To call NotPetya ransomware is a bit of a misnomer. It is malware dressed up to look like ransomware. The aim does not seem to be monetary (as the payment methods were so poorly implemented and have now been blocked), but instead it has been designed to cause widespread disruption and destruction. It first hit machines in Ukraine via a compromised update for an accounting package, and spread from there.

It looks for a certain file before launching (to see if the machine has already been infected) which means that a vaccine can be created to guard against it (click the link for details). You may also want to get your IT team / partner to block the execution of perfc.dat, perfc.dll and psexec.exe (which the virus uses to jump from machine to machine within a network).

The usual advice still applies – make sure that Windows machines (servers and workstations) have the latest patches (especially MS17-10 which was released in March), make sure your firewalls are correctly configured (including personal firewalls on laptops) and make sure you have backups of servers and critical workstations.

This virus showed a major jump forward in sophistication.

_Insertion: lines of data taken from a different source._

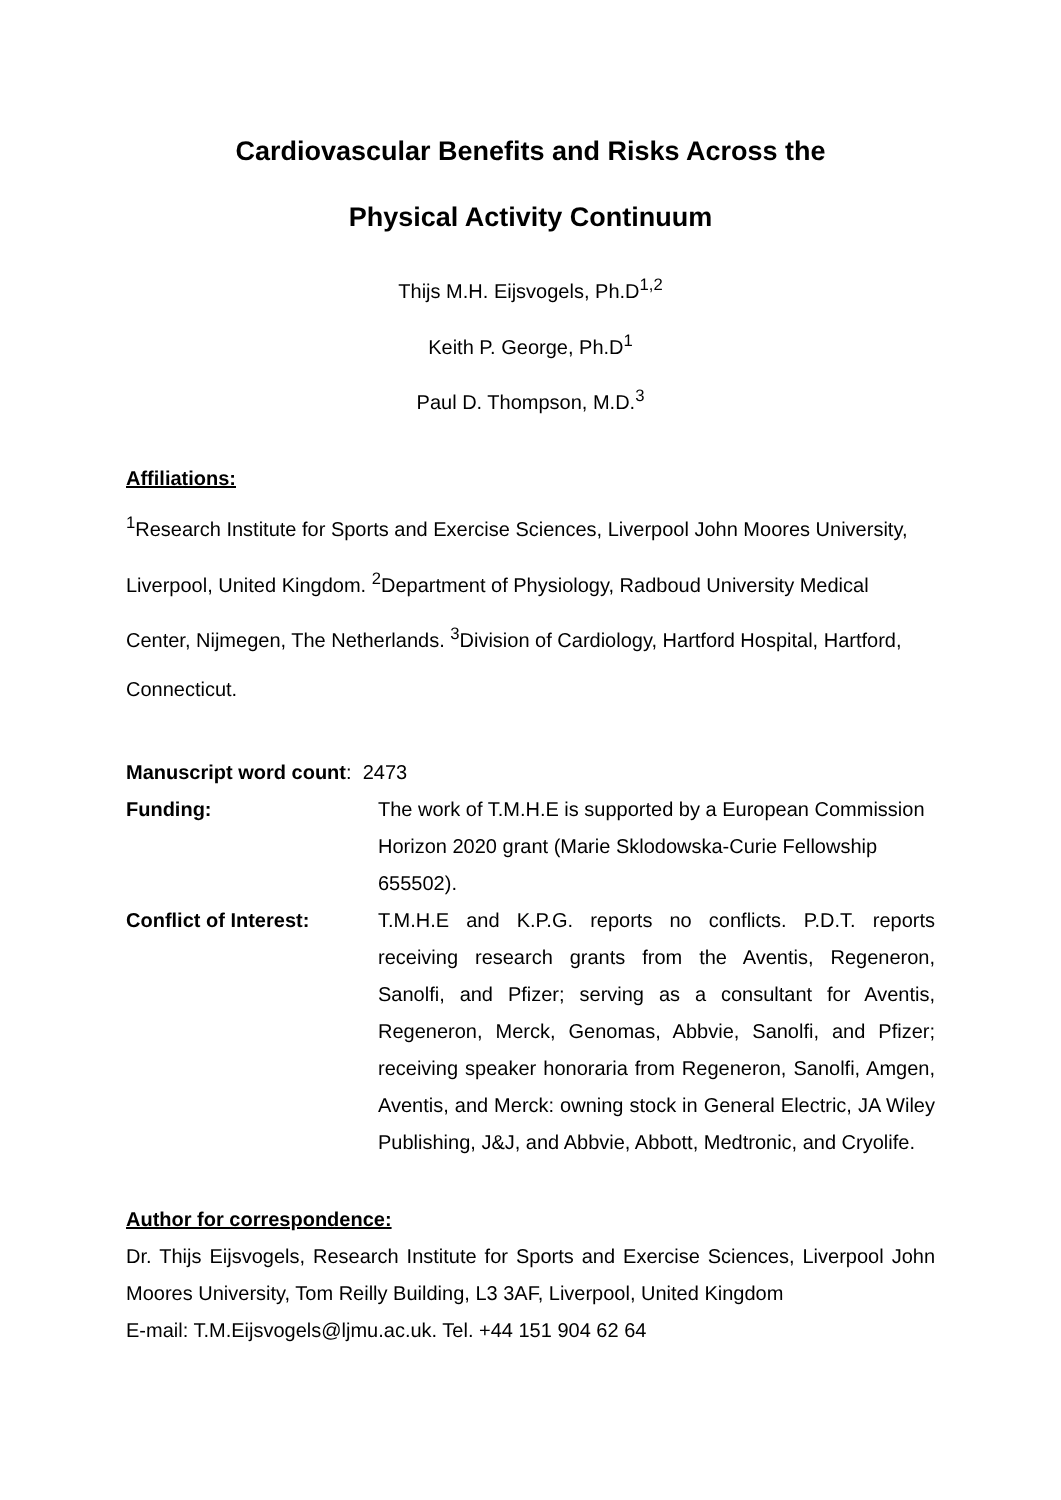Cardiovascular Benefits and Risks Across the
Physical Activity Continuum
Thijs M.H. Eijsvogels, Ph.D<sup>1,2</sup>
Keith P. George, Ph.D<sup>1</sup>
Paul D. Thompson, M.D.<sup>3</sup>
Affiliations:
<sup>1</sup> Research Institute for Sports and Exercise Sciences, Liverpool John Moores University, Liverpool, United Kingdom. <sup>2</sup>Department of Physiology, Radboud University Medical Center, Nijmegen, The Netherlands. <sup>3</sup>Division of Cardiology, Hartford Hospital, Hartford, Connecticut.
Manuscript word count: 2473
Funding: The work of T.M.H.E is supported by a European Commission Horizon 2020 grant (Marie Sklodowska-Curie Fellowship 655502).
Conflict of Interest: T.M.H.E and K.P.G. reports no conflicts. P.D.T. reports receiving research grants from the Aventis, Regeneron, Sanolfi, and Pfizer; serving as a consultant for Aventis, Regeneron, Merck, Genomas, Abbvie, Sanolfi, and Pfizer; receiving speaker honoraria from Regeneron, Sanolfi, Amgen, Aventis, and Merck: owning stock in General Electric, JA Wiley Publishing, J&J, and Abbvie, Abbott, Medtronic, and Cryolife.
Author for correspondence:
Dr. Thijs Eijsvogels, Research Institute for Sports and Exercise Sciences, Liverpool John Moores University, Tom Reilly Building, L3 3AF, Liverpool, United Kingdom
E-mail: T.M.Eijsvogels@ljmu.ac.uk. Tel. +44 151 904 62 64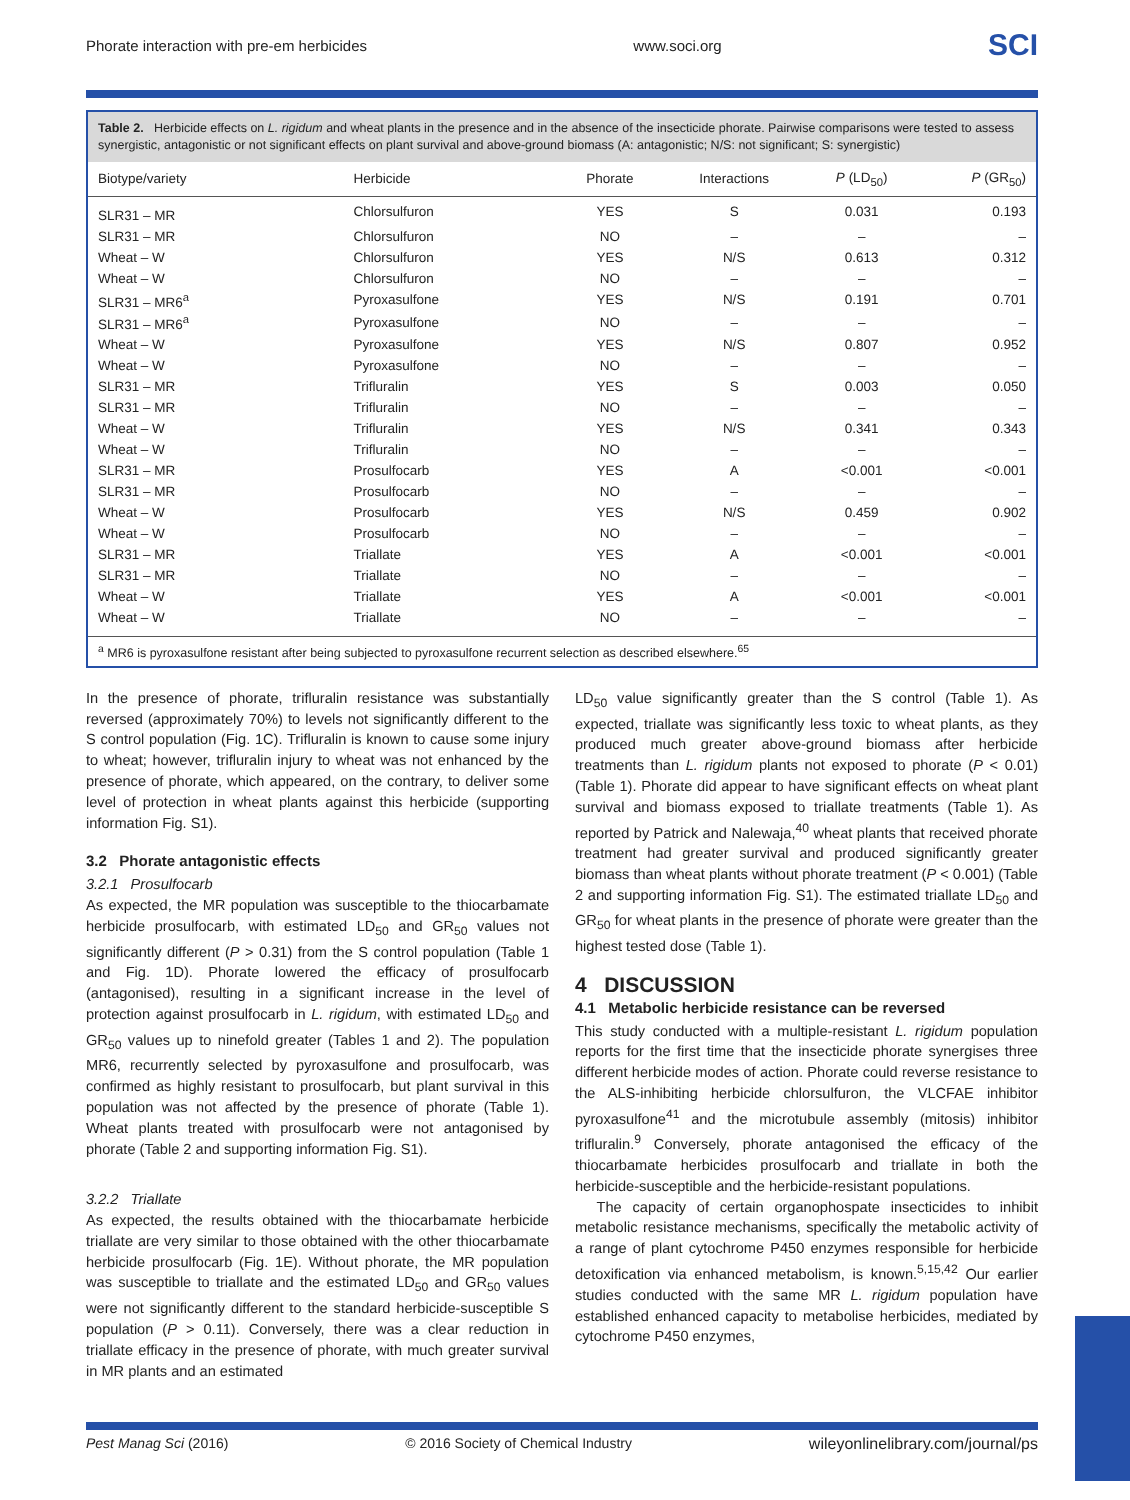Phorate interaction with pre-em herbicides www.soci.org SCI
Table 2. Herbicide effects on L. rigidum and wheat plants in the presence and in the absence of the insecticide phorate. Pairwise comparisons were tested to assess synergistic, antagonistic or not significant effects on plant survival and above-ground biomass (A: antagonistic; N/S: not significant; S: synergistic)
| Biotype/variety | Herbicide | Phorate | Interactions | P (LD<sub>50</sub>) | P (GR<sub>50</sub>) |
| --- | --- | --- | --- | --- | --- |
| SLR31 – MR | Chlorsulfuron | YES | S | 0.031 | 0.193 |
| SLR31 – MR | Chlorsulfuron | NO | – | – | – |
| Wheat – W | Chlorsulfuron | YES | N/S | 0.613 | 0.312 |
| Wheat – W | Chlorsulfuron | NO | – | – | – |
| SLR31 – MR6<sup>a</sup> | Pyroxasulfone | YES | N/S | 0.191 | 0.701 |
| SLR31 – MR6<sup>a</sup> | Pyroxasulfone | NO | – | – | – |
| Wheat – W | Pyroxasulfone | YES | N/S | 0.807 | 0.952 |
| Wheat – W | Pyroxasulfone | NO | – | – | – |
| SLR31 – MR | Trifluralin | YES | S | 0.003 | 0.050 |
| SLR31 – MR | Trifluralin | NO | – | – | – |
| Wheat – W | Trifluralin | YES | N/S | 0.341 | 0.343 |
| Wheat – W | Trifluralin | NO | – | – | – |
| SLR31 – MR | Prosulfocarb | YES | A | <0.001 | <0.001 |
| SLR31 – MR | Prosulfocarb | NO | – | – | – |
| Wheat – W | Prosulfocarb | YES | N/S | 0.459 | 0.902 |
| Wheat – W | Prosulfocarb | NO | – | – | – |
| SLR31 – MR | Triallate | YES | A | <0.001 | <0.001 |
| SLR31 – MR | Triallate | NO | – | – | – |
| Wheat – W | Triallate | YES | A | <0.001 | <0.001 |
| Wheat – W | Triallate | NO | – | – | – |
<sup>a</sup> MR6 is pyroxasulfone resistant after being subjected to pyroxasulfone recurrent selection as described elsewhere.<sup>65</sup>
In the presence of phorate, trifluralin resistance was substantially reversed (approximately 70%) to levels not significantly different to the S control population (Fig. 1C). Trifluralin is known to cause some injury to wheat; however, trifluralin injury to wheat was not enhanced by the presence of phorate, which appeared, on the contrary, to deliver some level of protection in wheat plants against this herbicide (supporting information Fig. S1).
3.2 Phorate antagonistic effects
3.2.1 Prosulfocarb
As expected, the MR population was susceptible to the thiocarbamate herbicide prosulfocarb, with estimated LD<sub>50</sub> and GR<sub>50</sub> values not significantly different (P > 0.31) from the S control population (Table 1 and Fig. 1D). Phorate lowered the efficacy of prosulfocarb (antagonised), resulting in a significant increase in the level of protection against prosulfocarb in L. rigidum, with estimated LD<sub>50</sub> and GR<sub>50</sub> values up to ninefold greater (Tables 1 and 2). The population MR6, recurrently selected by pyroxasulfone and prosulfocarb, was confirmed as highly resistant to prosulfocarb, but plant survival in this population was not affected by the presence of phorate (Table 1). Wheat plants treated with prosulfocarb were not antagonised by phorate (Table 2 and supporting information Fig. S1).
3.2.2 Triallate
As expected, the results obtained with the thiocarbamate herbicide triallate are very similar to those obtained with the other thiocarbamate herbicide prosulfocarb (Fig. 1E). Without phorate, the MR population was susceptible to triallate and the estimated LD<sub>50</sub> and GR<sub>50</sub> values were not significantly different to the standard herbicide-susceptible S population (P > 0.11). Conversely, there was a clear reduction in triallate efficacy in the presence of phorate, with much greater survival in MR plants and an estimated
LD<sub>50</sub> value significantly greater than the S control (Table 1). As expected, triallate was significantly less toxic to wheat plants, as they produced much greater above-ground biomass after herbicide treatments than L. rigidum plants not exposed to phorate (P < 0.01) (Table 1). Phorate did appear to have significant effects on wheat plant survival and biomass exposed to triallate treatments (Table 1). As reported by Patrick and Nalewaja,<sup>40</sup> wheat plants that received phorate treatment had greater survival and produced significantly greater biomass than wheat plants without phorate treatment (P < 0.001) (Table 2 and supporting information Fig. S1). The estimated triallate LD<sub>50</sub> and GR<sub>50</sub> for wheat plants in the presence of phorate were greater than the highest tested dose (Table 1).
4 DISCUSSION
4.1 Metabolic herbicide resistance can be reversed
This study conducted with a multiple-resistant L. rigidum population reports for the first time that the insecticide phorate synergises three different herbicide modes of action. Phorate could reverse resistance to the ALS-inhibiting herbicide chlorsulfuron, the VLCFAE inhibitor pyroxasulfone<sup>41</sup> and the microtubule assembly (mitosis) inhibitor trifluralin.<sup>9</sup> Conversely, phorate antagonised the efficacy of the thiocarbamate herbicides prosulfocarb and triallate in both the herbicide-susceptible and the herbicide-resistant populations.
The capacity of certain organophospate insecticides to inhibit metabolic resistance mechanisms, specifically the metabolic activity of a range of plant cytochrome P450 enzymes responsible for herbicide detoxification via enhanced metabolism, is known.<sup>5,15,42</sup> Our earlier studies conducted with the same MR L. rigidum population have established enhanced capacity to metabolise herbicides, mediated by cytochrome P450 enzymes,
Pest Manag Sci (2016) © 2016 Society of Chemical Industry wileyonlinelibrary.com/journal/ps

Not only did it use NSA exploits (as did WannaCry) but it also incorporated password stealing functionality  (Mimikatz) usually employed by hackers who are after corporate information. This  enabled it to use those passwords to infect patched machines as long as they were on the same network.

Organisations are going to have to invest more time in ensuring that their IT systems are secure, including strengthening the security of accounts, workstations and servers.

This isn’t the only NSA exploit that was stolen, and the inclusion of more sophisticated hacking tools in the virus shows an escalation in the methods that virus writers are employing.  Patching helps, but it’s not the complete answer.